Excerpt to read:
[Start of Attachment]

09-23-2018 | By Michael Zisserson | Issue 99

In a discussion with Managing Editor Dave Clark in regards to what may be slated for review, it was noted that my loudspeakers may prove difficult for the readership to connect with since I design, build, test, and measure my own. Crossover design is a particular fascination of mine. Dave then challenged me to write a piece that could bridge the gap. This is personally exciting since it will provide a great opportunity to further connect with the Positive Feedback community and share a snapshot of the 25-year journey with the readership that will appreciate it most.


Throwing it on the Table

Let's face the truth from the get-go: loudspeakers remain the weakest link in any high-fidelity audio system. Loudspeakers are scandalously inefficient in acoustic terms, often have distortion that is magnitudes higher than components in the front-end, and can only be quantified by a set of measurements that do not tell the complete story of what is happening. These are the reasons that one loudspeaker with similar drivers can sound very different from another, even if their frequency measurements are nearly identical.

Yet all is not lost because there is a firm scientific basis for the engineering and design of a loudspeaker that acts as a guide to an acoustically pleasant result. Legendary loudspeaker designer Vance Dickason explains this best in the 7th edition of his Loudspeaker Design Cookbook.

[End of Attachment]

Task prompt: Please answer from the loudspeaker article above: in which book does it say Vance Dickason explains the scientific basis for loudspeaker design best?

Data extracts:
[Start of Attachment]

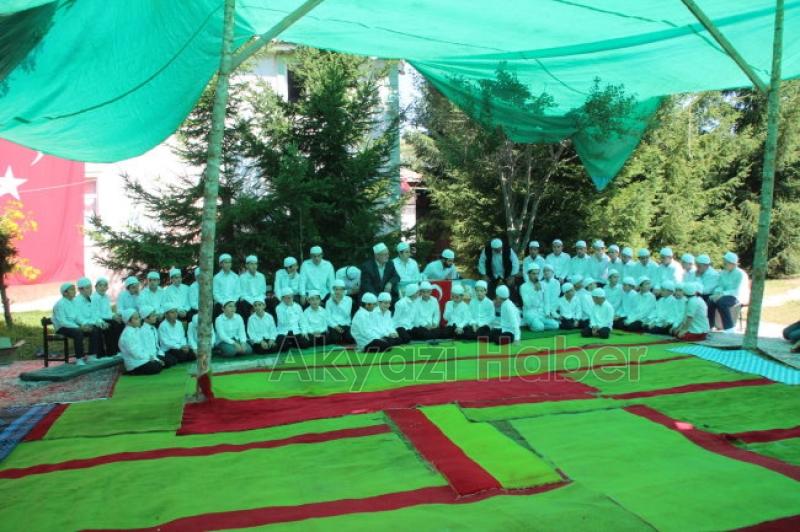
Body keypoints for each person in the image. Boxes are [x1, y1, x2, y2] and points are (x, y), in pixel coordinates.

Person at [52, 282, 97, 365]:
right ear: (65, 293)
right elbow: (63, 322)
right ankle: (79, 358)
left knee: (93, 329)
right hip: (62, 328)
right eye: (72, 290)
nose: (75, 291)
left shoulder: (73, 302)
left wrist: (84, 324)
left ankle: (91, 356)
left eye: (74, 289)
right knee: (78, 332)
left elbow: (77, 317)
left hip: (73, 326)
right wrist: (79, 327)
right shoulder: (60, 304)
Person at [708, 252, 749, 332]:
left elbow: (738, 290)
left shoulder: (740, 274)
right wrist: (717, 293)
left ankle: (729, 328)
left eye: (726, 263)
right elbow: (720, 286)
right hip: (725, 295)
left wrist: (722, 294)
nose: (724, 264)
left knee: (722, 302)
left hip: (738, 296)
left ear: (732, 263)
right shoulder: (724, 272)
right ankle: (710, 326)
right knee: (711, 300)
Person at [118, 309, 163, 375]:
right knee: (156, 367)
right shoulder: (127, 335)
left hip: (142, 358)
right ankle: (132, 371)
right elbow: (135, 353)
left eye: (139, 317)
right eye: (136, 318)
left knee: (158, 364)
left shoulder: (136, 330)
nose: (139, 319)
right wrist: (149, 358)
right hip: (134, 362)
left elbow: (144, 348)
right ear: (128, 322)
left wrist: (154, 358)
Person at [74, 277, 108, 357]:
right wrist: (95, 323)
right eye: (88, 288)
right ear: (80, 290)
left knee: (107, 326)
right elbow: (79, 318)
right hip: (80, 324)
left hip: (90, 323)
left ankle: (106, 353)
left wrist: (101, 322)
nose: (90, 290)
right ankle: (93, 355)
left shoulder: (91, 299)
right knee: (95, 329)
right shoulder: (76, 301)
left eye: (90, 287)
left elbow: (95, 314)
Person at [520, 264, 558, 332]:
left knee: (555, 325)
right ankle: (536, 325)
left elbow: (546, 301)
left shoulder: (543, 285)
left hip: (541, 313)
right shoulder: (524, 287)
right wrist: (535, 291)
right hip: (530, 313)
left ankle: (539, 325)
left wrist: (547, 313)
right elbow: (528, 304)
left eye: (537, 274)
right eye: (533, 274)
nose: (536, 276)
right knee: (539, 327)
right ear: (528, 274)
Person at [92, 277, 123, 357]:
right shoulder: (94, 298)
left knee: (120, 322)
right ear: (96, 287)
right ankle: (111, 352)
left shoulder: (106, 297)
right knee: (113, 324)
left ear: (107, 287)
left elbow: (108, 311)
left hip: (106, 317)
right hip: (97, 319)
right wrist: (112, 317)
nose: (102, 287)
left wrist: (114, 315)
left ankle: (118, 349)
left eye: (104, 286)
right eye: (100, 285)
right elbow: (96, 314)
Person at [326, 279, 355, 344]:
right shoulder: (329, 302)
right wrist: (335, 327)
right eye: (336, 289)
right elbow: (328, 317)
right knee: (335, 340)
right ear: (333, 290)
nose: (338, 292)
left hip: (346, 324)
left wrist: (338, 302)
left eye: (340, 289)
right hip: (334, 325)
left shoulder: (348, 300)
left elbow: (346, 314)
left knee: (350, 339)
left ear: (343, 290)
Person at [238, 255, 267, 319]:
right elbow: (243, 294)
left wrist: (259, 302)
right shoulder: (242, 278)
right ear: (247, 265)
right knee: (243, 305)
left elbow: (263, 292)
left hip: (260, 299)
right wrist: (254, 303)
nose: (254, 266)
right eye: (251, 264)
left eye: (255, 264)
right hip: (248, 301)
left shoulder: (261, 276)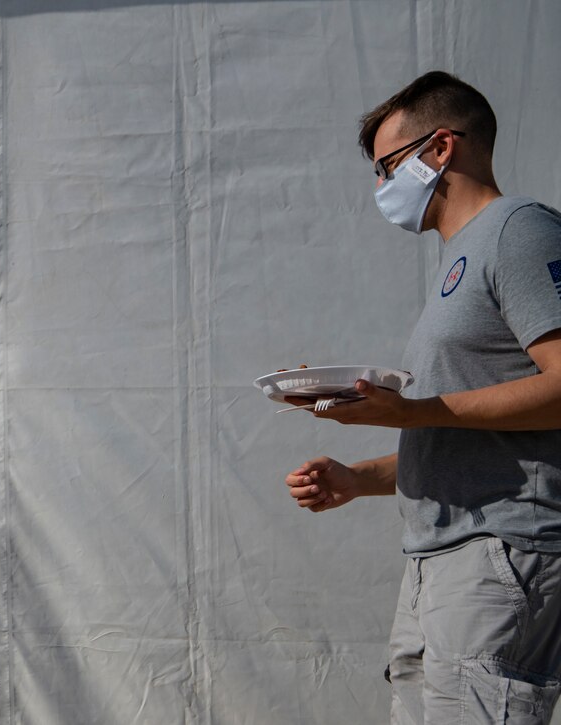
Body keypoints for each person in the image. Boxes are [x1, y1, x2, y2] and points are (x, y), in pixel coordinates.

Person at [283, 71, 561, 723]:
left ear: (441, 147)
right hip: (439, 560)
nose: (381, 187)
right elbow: (473, 431)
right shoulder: (460, 260)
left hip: (498, 551)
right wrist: (359, 477)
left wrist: (408, 411)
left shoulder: (519, 231)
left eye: (387, 167)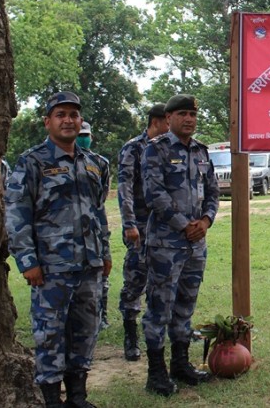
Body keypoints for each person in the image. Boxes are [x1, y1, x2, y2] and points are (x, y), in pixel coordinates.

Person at [5, 91, 111, 408]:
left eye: (73, 115)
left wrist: (104, 253)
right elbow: (16, 215)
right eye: (61, 114)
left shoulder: (96, 164)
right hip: (51, 269)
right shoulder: (32, 162)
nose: (68, 120)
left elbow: (99, 212)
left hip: (89, 266)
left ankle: (77, 397)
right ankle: (52, 400)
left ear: (81, 122)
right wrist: (27, 261)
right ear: (47, 121)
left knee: (85, 333)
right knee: (49, 336)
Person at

[End of Attachment]

Task solution: The 7th edition of his Loudspeaker Design Cookbook.